2. Consider different forms of finance

If EBITDA is under pressure in the current economic climate, and traditional bank debt is unavailable or expensive, then other types of lending may work better.  Consider receivables financing, borrowing base facilities or other types of asset-based lending.

3. Tenor

Nearing maturity without a clear refinancing plan can unnerve stakeholders and raise concerns for auditors, who are taking an increasingly conservative approach to going concern sign-off. Many companies are now choosing to lock in longer tenors on refinancings, considering the higher price worth paying for longer-term certainty. For term debt, private placement lenders are willing to consider longer maturities, although this comes at the cost of flexibility due to make-whole payments for early repayment.

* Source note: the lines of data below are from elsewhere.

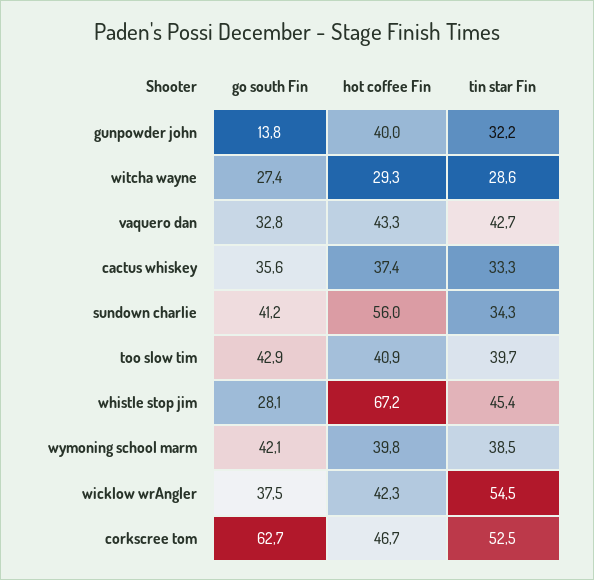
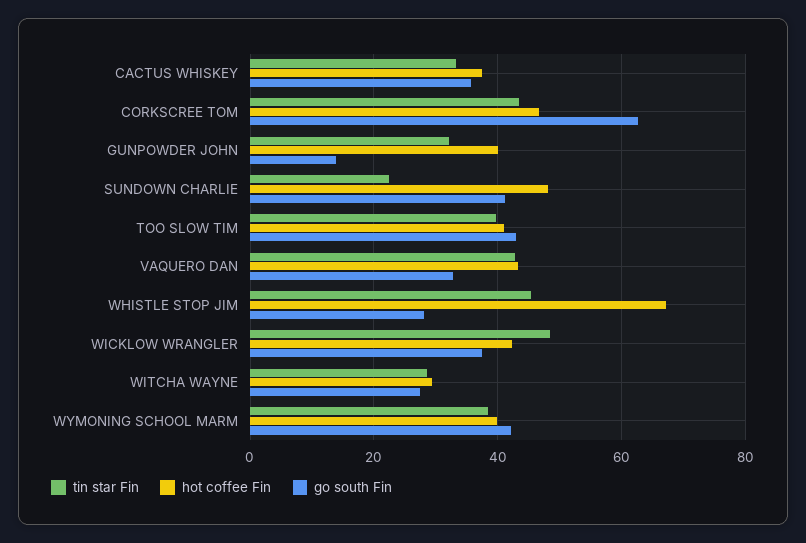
  {
    "go south Fin": {
      "gunpowder john": 13.8,
      "witcha wayne": 27.4,
      "vaquero dan": 32.8,
      "cactus whiskey": 35.6,
      "sundown charlie": 41.2,
      "too slow tim": 42.9,
      "whistle stop jim": 28.1,
      "wymoning school marm": 42.1,
      "wicklow wrAngler": 37.5,
      "corkscree tom": 62.7
    },
    "hot coffee Fin": {
      "gunpowder john": 40,
      "witcha wayne": 29.3,
      "vaquero dan": 43.3,
      "cactus whiskey": 37.4,
-     "sundown charlie": 56,
+     "sundown charlie": 48,
      "too slow tim": 40.9,
      "whistle stop jim": 67.2,
      "wymoning school marm": 39.8,
      "wicklow wrAngler": 42.3,
      "corkscree tom": 46.7
    },
    "tin star Fin": {
      "gunpowder john": 32.2,
      "witcha wayne": 28.6,
      "vaquero dan": 42.7,
      "cactus whiskey": 33.3,
-     "sundown charlie": 34.3,
+     "sundown charlie": 22,
      "too slow tim": 39.7,
      "whistle stop jim": 45.4,
      "wymoning school marm": 38.5,
-     "wicklow wrAngler": 54.5,
+     "wicklow wrAngler": 48,
-     "corkscree tom": 52.5
+     "corkscree tom": 44
    }
  }

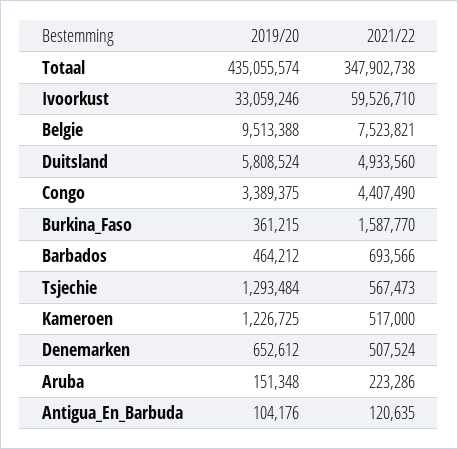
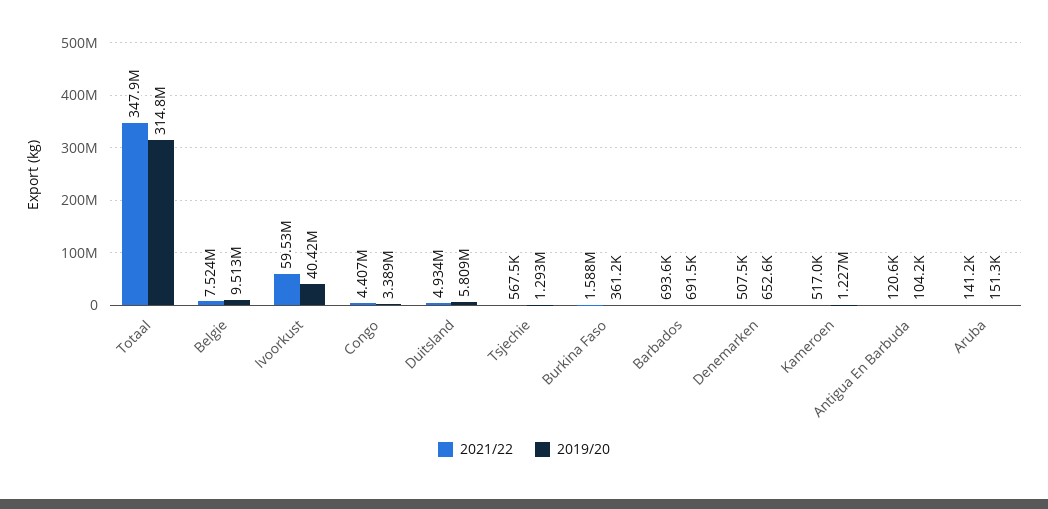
  {
    "2019/20": {
-     "Totaal": 435055574,
+     "Totaal": 314800000,
-     "Ivoorkust": 33059246,
+     "Ivoorkust": 40420000,
      "Belgie": 9513388,
      "Duitsland": 5808524,
      "Congo": 3389375,
      "Burkina_Faso": 361215,
-     "Barbados": 464212,
+     "Barbados": 691500,
      "Tsjechie": 1293484,
      "Kameroen": 1226725,
      "Denemarken": 652612,
      "Aruba": 151348,
      "Antigua_En_Barbuda": 104176
    },
    "2021/22": {
      "Totaal": 347902738,
      "Ivoorkust": 59526710,
      "Belgie": 7523821,
      "Duitsland": 4933560,
      "Congo": 4407490,
      "Burkina_Faso": 1587770,
      "Barbados": 693566,
      "Tsjechie": 567473,
      "Kameroen": 517000,
      "Denemarken": 507524,
-     "Aruba": 223286,
+     "Aruba": 141200,
      "Antigua_En_Barbuda": 120635
    }
  }

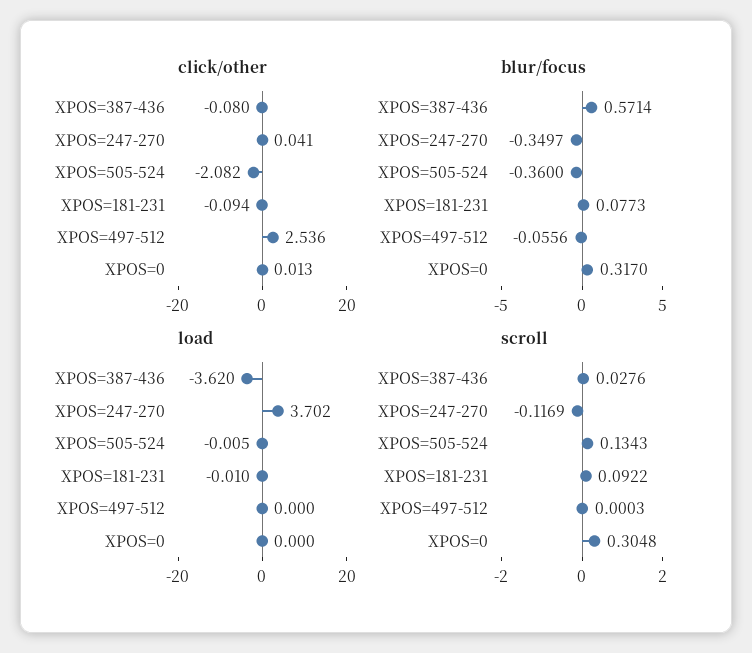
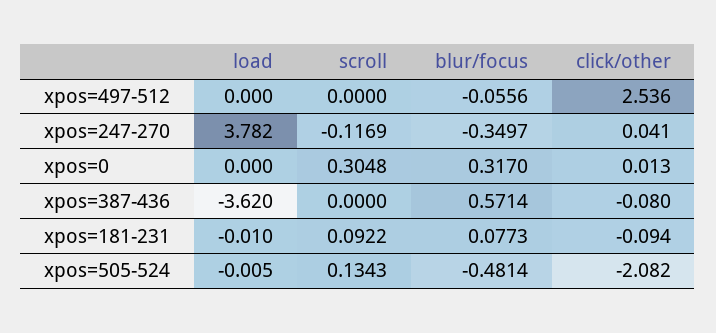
  {
    "click/other": {
      "XPOS=387-436": -0.08,
      "XPOS=247-270": 0.041,
      "XPOS=505-524": -2.082,
      "XPOS=181-231": -0.094,
      "XPOS=497-512": 2.536,
      "XPOS=0": 0.013
    },
    "blur/focus": {
      "XPOS=387-436": 0.5714,
      "XPOS=247-270": -0.3497,
-     "XPOS=505-524": -0.36,
+     "XPOS=505-524": -0.4814,
      "XPOS=181-231": 0.0773,
      "XPOS=497-512": -0.0556,
      "XPOS=0": 0.317
    },
    "load": {
      "XPOS=387-436": -3.62,
-     "XPOS=247-270": 3.702,
+     "XPOS=247-270": 3.782,
      "XPOS=505-524": -0.005,
      "XPOS=181-231": -0.01,
      "XPOS=497-512": 0,
      "XPOS=0": 0
    },
    "scroll": {
-     "XPOS=387-436": 0.0276,
+     "XPOS=387-436": 0,
      "XPOS=247-270": -0.1169,
      "XPOS=505-524": 0.1343,
      "XPOS=181-231": 0.0922,
-     "XPOS=497-512": 0.0003,
+     "XPOS=497-512": 0,
      "XPOS=0": 0.3048
    }
  }

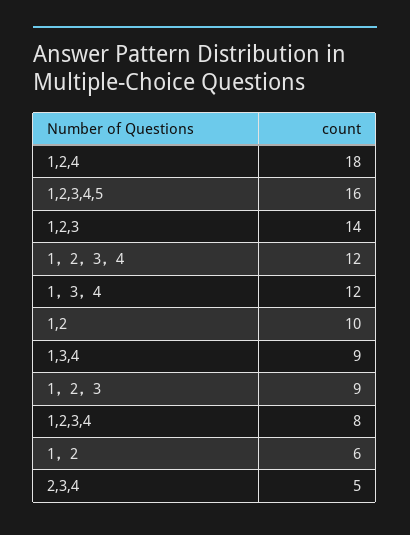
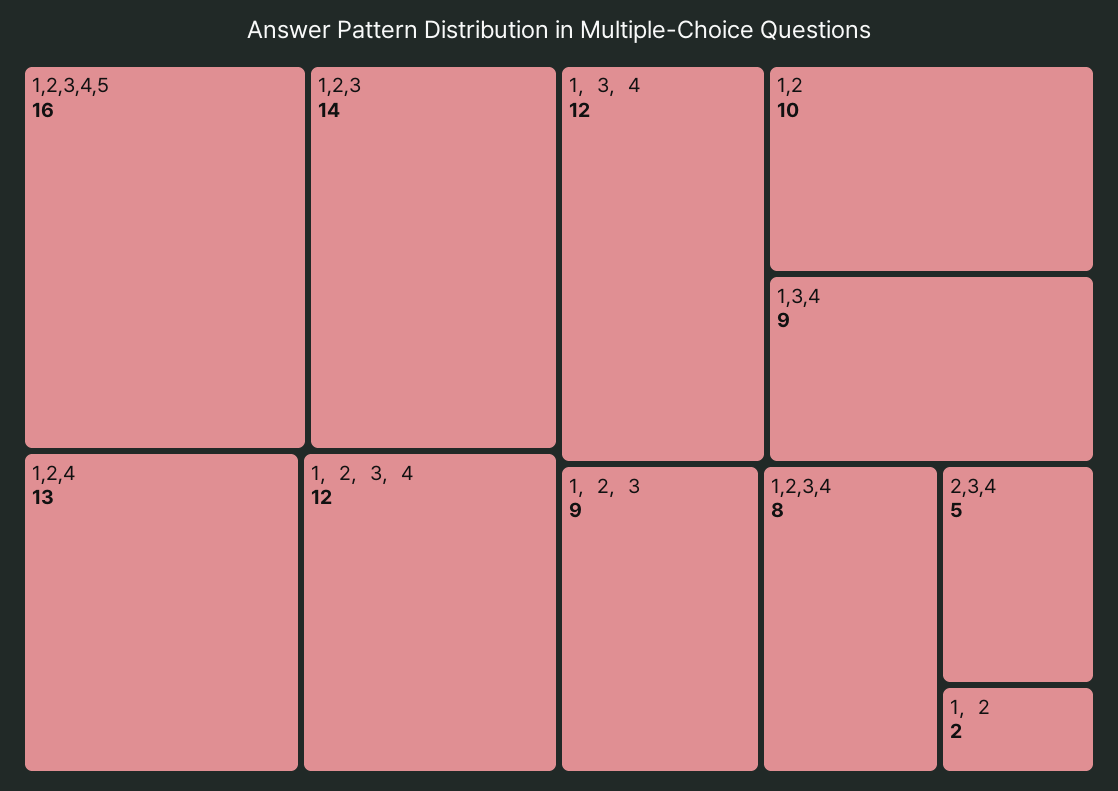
  {
-   "1,2,4": 18,
+   "1,2,4": 13,
    "1,2,3,4,5": 16,
    "1,2,3": 14,
    "1，2，3，4": 12,
    "1，3，4": 12,
    "1,2": 10,
    "1,3,4": 9,
    "1，2，3": 9,
    "1,2,3,4": 8,
-   "1，2": 6,
+   "1，2": 2,
    "2,3,4": 5
  }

4. Successful credit applications

All transactions are taking longer to get through credit these days, and committees (understandably) want more detailed analysis of underlying business plans, sustainability, and the impact of rising interest rates, energy prices and wages bills. Borrowers should have responses ready up front and, if necessary, work with advisers to build a credit case.

5. Consider pensions in the United Kingdom

Recent changes in legislation mean that even more thought should be given to the effect of any financing (or other activity) which may have an impact on defined benefit pension schemes.

6. Covenant compliance

Rising interest rates will impact financial covenants based on interest/debt service cover, and rising energy, labour and production costs will impact EBITDA. Borrowers should forecast future compliance with financial covenants, including sensitivities to show how the business will cope with changed circumstances. If covenant breaches are possible, it is normally best for borrowers to engage with financiers early, before the covenant breaches become inevitable.